For me, these guys re-wrote the book on melodic hardcore. It’s raw, monolithic, powerful and moving.

10.b. Kid Dynamite – Shorter, Faster, Louder (Jade Tree, 2000)
…and you can’t have one truly definitive melodic hardcore record by Avail without counterbalancing it with a Kid Dynamite record. The title sums it up better than I can. Fast, furious, precise, melodic, fist raising, finger pointing awesomeness. No time is wasted here. This one was definitely another game changer, and I think redrew the map for the genre.

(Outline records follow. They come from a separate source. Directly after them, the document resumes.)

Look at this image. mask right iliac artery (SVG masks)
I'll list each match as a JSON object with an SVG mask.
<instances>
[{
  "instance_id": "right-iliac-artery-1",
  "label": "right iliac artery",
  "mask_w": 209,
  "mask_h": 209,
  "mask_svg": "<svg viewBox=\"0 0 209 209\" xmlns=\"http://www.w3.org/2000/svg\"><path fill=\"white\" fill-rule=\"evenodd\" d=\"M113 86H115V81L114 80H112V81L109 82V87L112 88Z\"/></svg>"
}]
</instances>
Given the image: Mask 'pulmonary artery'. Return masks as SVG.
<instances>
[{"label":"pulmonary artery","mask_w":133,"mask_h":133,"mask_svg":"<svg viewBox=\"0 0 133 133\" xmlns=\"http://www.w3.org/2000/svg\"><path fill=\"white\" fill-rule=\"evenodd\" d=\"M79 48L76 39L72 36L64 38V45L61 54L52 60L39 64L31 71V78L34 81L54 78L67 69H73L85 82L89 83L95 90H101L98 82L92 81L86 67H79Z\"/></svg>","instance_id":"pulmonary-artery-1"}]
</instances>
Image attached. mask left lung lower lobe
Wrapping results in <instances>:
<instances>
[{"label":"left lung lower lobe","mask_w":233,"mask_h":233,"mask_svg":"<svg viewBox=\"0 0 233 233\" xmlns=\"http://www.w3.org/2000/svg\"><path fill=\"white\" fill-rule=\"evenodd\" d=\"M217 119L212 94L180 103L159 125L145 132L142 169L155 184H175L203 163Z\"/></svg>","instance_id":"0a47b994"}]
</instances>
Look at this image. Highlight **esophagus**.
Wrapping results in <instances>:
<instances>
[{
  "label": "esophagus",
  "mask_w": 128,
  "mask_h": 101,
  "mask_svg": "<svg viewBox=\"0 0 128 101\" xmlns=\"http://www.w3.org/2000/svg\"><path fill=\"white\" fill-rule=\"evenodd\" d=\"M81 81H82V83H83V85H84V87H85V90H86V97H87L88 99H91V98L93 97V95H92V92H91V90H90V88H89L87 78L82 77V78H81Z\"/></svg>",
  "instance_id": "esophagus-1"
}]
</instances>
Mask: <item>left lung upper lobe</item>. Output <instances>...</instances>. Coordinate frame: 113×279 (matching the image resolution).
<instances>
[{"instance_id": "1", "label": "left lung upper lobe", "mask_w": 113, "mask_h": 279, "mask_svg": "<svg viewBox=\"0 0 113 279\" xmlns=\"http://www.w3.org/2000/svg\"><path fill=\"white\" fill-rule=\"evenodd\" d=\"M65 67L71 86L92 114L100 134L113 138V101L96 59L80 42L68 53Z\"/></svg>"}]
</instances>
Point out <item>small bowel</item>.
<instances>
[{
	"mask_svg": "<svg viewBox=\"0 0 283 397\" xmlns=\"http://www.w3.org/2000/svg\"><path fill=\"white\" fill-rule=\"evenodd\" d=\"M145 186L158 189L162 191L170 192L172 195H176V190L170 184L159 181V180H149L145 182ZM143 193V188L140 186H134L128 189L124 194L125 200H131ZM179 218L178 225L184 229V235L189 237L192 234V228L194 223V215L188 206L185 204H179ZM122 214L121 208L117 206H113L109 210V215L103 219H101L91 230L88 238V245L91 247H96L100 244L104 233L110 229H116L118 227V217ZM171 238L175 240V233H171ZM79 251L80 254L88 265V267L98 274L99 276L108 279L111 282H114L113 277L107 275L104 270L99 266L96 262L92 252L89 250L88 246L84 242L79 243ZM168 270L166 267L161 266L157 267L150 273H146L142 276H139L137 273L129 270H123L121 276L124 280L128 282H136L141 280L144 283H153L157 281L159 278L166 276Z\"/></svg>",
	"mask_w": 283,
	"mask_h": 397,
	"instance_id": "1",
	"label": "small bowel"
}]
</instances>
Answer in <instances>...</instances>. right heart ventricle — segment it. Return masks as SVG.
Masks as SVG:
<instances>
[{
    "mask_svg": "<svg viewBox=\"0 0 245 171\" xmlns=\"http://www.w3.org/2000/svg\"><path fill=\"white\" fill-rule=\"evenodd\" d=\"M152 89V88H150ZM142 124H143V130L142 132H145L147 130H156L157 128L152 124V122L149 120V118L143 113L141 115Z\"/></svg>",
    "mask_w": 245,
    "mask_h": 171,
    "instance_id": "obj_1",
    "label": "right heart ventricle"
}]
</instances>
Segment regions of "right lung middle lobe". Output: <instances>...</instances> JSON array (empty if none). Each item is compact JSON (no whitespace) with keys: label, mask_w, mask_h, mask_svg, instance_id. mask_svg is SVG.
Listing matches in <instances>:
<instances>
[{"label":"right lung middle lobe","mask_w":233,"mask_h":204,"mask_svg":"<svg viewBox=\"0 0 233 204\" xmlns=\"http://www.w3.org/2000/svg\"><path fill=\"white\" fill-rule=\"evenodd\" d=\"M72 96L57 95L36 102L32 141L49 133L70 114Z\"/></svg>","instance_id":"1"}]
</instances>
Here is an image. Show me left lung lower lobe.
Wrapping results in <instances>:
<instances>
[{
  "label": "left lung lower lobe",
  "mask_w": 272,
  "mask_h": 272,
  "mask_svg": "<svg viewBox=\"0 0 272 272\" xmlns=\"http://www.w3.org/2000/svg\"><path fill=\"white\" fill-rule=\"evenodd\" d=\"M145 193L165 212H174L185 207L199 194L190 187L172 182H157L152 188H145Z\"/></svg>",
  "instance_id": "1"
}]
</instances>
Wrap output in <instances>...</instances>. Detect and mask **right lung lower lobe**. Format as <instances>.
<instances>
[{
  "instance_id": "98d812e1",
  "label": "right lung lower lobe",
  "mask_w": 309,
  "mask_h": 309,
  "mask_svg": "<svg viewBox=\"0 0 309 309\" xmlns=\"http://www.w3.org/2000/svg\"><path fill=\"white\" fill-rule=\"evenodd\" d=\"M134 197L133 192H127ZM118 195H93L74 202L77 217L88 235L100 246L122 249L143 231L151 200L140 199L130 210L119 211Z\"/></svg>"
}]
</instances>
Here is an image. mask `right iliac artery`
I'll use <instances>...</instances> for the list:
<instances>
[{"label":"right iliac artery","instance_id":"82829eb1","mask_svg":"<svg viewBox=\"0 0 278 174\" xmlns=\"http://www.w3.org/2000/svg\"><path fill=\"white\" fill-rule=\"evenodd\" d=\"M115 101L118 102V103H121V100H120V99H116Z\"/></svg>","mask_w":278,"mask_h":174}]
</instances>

So, er, that would be me done, then.

Tony of Nurgle is a true child of the North, currently living in exile in Croydon, South East London. He used to co-run a specialist record store in Manchester (Roadkill Records), and also spent a couple of years as a promoter, and put on shows for the likes of Leatherface, the Loved Ones, Lucero, Minus The Bear, These Arms Are Snakes, Spy vs Spy, Latterman etc. He also spent several years DJing at shady rock clubs in Manchester, and started the infamous Thursday night “punk room” at Jilly’s Rockworld. Also responsible for Middle Finger Response, and collaborated with a couple of friends on a monthly night called Refuse to Lose, which will still occasionally reunite the original DJ line-up – hopefully in the not too distant future.
Apart from that, it’s all bitterness and a jaundiced view of human nature, rarely skateboarding, often reading books with maps in the front.